Bachert notes the significant positive impact that open-source platforms such as TensorFlow, which come with pretrained models designed for relevant use cases, as well as the overall Python ecosystem, have had on the adoption of AI in manufacturing and other applications.
“It can be very time-consuming to develop a model from scratch, which tends to be impracticable for manufacturing customers,” he explains. “However, if a pretrained version can be utilized, then it greatly simplifies that initial investment.”
Into the Future of AI in Manufacturing
The future of AI in manufacturing, automation will likely involve using advanced analytics to identify defect trends early on and eventually prevent them from occurring. Machine learning can identify when a company produces more defects during certain parts of the day or when date-code labels are starting to fade because a printer is low on ink, for instance. The technology will recognize when processes are trending toward bad and send a command to the system or an operator to make an adjustment, according to Bruchanski.
“In the future, machine learning can help optimize processes by detecting defects, identifying trends in the root causes of errors, provide this data to the manufacturer, and eventually help move them further toward a defect-free environment,” he said.
Evolving AI models that combine model-based and AI-driven approaches also offer potential for industrial applications, suggests Pufflerova.
“It is not enough to train a system today that works reasonably well on a limited set of examples — one also needs to understand its internal representations,” she said. “Hybrid AI models offer faster and simpler learning as well as better explainability compared to the traditional black box machine learning or deep learning methods.”
For Aparicio, it’s difficult to have a conversation about robotic automation without also talking about the workforce of the future.
“In terms of AI and automation making human roles obsolete, robotic innovations will cause changes, but will ultimately lead to more opportunities for people,” he said. “For example, robotic deployment will always require the use of engineers given the unique demands of orchestrating the variety of integrated processes, mixing of hardware and software, and designing a reliable system.”

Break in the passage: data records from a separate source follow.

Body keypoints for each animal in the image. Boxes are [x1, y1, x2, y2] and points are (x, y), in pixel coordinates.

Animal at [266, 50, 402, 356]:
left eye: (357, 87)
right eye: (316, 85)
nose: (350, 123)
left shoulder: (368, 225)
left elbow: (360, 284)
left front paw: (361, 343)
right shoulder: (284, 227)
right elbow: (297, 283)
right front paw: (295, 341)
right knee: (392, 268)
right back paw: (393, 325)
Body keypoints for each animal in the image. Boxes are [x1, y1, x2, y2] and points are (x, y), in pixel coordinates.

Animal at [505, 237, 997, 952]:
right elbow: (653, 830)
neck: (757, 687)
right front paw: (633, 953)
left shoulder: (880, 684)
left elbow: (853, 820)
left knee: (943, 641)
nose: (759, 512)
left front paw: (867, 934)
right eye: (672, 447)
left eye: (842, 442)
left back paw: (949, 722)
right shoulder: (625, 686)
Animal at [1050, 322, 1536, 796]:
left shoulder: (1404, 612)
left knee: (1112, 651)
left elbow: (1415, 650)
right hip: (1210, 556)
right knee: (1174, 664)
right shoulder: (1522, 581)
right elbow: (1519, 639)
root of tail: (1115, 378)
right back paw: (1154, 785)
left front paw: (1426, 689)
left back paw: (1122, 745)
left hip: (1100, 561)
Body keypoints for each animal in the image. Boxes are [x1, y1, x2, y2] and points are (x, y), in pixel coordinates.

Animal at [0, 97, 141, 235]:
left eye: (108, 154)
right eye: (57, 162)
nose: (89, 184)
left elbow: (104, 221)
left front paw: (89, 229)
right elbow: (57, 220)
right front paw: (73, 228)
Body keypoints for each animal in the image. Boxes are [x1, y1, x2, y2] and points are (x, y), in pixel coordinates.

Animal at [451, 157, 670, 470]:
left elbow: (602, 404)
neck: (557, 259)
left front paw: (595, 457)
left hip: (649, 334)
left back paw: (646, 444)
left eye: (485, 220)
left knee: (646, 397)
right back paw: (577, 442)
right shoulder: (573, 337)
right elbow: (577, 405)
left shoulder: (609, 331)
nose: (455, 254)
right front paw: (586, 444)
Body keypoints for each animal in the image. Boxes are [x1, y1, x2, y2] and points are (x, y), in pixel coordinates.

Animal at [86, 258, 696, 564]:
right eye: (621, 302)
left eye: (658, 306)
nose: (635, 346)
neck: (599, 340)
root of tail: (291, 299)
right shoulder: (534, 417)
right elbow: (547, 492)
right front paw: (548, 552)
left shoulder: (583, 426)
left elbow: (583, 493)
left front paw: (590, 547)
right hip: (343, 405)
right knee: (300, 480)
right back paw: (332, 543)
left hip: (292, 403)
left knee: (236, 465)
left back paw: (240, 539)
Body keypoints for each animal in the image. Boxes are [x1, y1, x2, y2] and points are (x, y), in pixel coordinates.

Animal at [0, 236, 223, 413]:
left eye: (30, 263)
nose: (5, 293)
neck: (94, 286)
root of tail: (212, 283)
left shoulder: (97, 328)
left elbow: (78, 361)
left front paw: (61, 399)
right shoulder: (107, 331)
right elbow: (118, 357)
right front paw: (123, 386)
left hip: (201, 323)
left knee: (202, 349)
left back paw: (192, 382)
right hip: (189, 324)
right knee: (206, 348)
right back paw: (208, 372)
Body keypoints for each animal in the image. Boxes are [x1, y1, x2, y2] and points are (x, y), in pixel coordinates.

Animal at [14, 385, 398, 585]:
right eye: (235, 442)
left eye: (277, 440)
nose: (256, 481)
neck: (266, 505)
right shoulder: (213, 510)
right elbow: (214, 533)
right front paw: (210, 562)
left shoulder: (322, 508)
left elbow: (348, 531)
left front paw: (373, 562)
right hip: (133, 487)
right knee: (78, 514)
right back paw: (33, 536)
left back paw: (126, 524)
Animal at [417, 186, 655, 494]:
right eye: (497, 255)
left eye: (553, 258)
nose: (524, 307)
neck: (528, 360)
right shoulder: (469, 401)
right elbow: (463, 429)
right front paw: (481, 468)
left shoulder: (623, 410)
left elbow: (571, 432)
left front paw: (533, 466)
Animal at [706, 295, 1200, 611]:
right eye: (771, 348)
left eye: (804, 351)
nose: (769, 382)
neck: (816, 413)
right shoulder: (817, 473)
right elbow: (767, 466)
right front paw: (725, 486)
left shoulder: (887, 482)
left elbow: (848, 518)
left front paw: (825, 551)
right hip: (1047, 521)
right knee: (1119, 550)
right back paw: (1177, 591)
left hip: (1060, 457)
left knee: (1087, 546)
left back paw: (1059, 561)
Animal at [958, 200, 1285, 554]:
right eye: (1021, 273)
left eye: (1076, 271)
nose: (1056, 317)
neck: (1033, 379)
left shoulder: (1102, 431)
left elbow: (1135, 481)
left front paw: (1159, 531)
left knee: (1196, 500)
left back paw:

These roles will likely become more infused with IT as software becomes the primary vehicle of robotic training and support. Given the speed at which these techniques are developed, companies may decide to partner with vertically integrated solutions providers, allowing them to focus more on growing their business while the vendors manage the robot fleet. In this scenario, explains Aparicio, the robotics workforce shifts from a distributed team to a central approach that enables a robots-as-a-service company to tap into economies of scale and centralize training.
When it comes to overcoming the hurdles that stand in the way of more rapid AI adoption, Bachert concludes that AI is just another tool that can be used in industrial automation. “As the open-source community continues to grow and more pretrained models become available, the barrier to entry for these techniques into real-world applications decreases.” He cautions, however, that this adoption requires the end customer to invest in training within their team, as AI has very distinct challenges that don’t always exist in simpler computer vision or inspection applications.